*What you need to do*.
Copy the listing below line for line, with no changes.

*Provided data*.
# # # # # # #
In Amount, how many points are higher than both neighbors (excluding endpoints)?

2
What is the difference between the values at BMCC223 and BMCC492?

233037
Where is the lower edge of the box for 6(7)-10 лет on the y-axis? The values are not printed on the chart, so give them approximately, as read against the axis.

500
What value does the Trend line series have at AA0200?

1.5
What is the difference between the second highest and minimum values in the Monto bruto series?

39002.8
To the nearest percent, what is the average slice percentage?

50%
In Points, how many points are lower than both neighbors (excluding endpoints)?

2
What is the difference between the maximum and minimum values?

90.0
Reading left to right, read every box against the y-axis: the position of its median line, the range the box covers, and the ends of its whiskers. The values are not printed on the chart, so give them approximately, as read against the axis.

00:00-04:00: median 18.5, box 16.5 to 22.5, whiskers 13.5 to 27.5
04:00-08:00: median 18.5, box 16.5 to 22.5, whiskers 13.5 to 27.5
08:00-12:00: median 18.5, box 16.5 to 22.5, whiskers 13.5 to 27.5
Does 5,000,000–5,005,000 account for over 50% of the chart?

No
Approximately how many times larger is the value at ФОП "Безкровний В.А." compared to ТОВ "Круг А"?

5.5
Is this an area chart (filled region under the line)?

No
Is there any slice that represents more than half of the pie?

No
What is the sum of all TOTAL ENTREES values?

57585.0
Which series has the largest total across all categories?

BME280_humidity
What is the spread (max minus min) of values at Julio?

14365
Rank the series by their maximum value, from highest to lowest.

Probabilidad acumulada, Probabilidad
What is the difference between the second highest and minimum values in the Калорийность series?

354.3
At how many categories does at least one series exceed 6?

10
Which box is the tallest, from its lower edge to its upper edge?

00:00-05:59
# # # # # # #
*Response below*.
In Amount, how many points are higher than both neighbors (excluding endpoints)?

2
What is the difference between the values at BMCC223 and BMCC492?

233037
Where is the lower edge of the box for 6(7)-10 лет on the y-axis? The values are not printed on the chart, so give them approximately, as read against the axis.

500
What value does the Trend line series have at AA0200?

1.5
What is the difference between the second highest and minimum values in the Monto bruto series?

39002.8
To the nearest percent, what is the average slice percentage?

50%
In Points, how many points are lower than both neighbors (excluding endpoints)?

2
What is the difference between the maximum and minimum values?

90.0
Reading left to right, read every box against the y-axis: the position of its median line, the range the box covers, and the ends of its whiskers. The values are not printed on the chart, so give them approximately, as read against the axis.

00:00-04:00: median 18.5, box 16.5 to 22.5, whiskers 13.5 to 27.5
04:00-08:00: median 18.5, box 16.5 to 22.5, whiskers 13.5 to 27.5
08:00-12:00: median 18.5, box 16.5 to 22.5, whiskers 13.5 to 27.5
Does 5,000,000–5,005,000 account for over 50% of the chart?

No
Approximately how many times larger is the value at ФОП "Безкровний В.А." compared to ТОВ "Круг А"?

5.5
Is this an area chart (filled region under the line)?

No
Is there any slice that represents more than half of the pie?

No
What is the sum of all TOTAL ENTREES values?

57585.0
Which series has the largest total across all categories?

BME280_humidity
What is the spread (max minus min) of values at Julio?

14365
Rank the series by their maximum value, from highest to lowest.

Probabilidad acumulada, Probabilidad
What is the difference between the second highest and minimum values in the Калорийность series?

354.3
At how many categories does at least one series exceed 6?

10
Which box is the tallest, from its lower edge to its upper edge?

00:00-05:59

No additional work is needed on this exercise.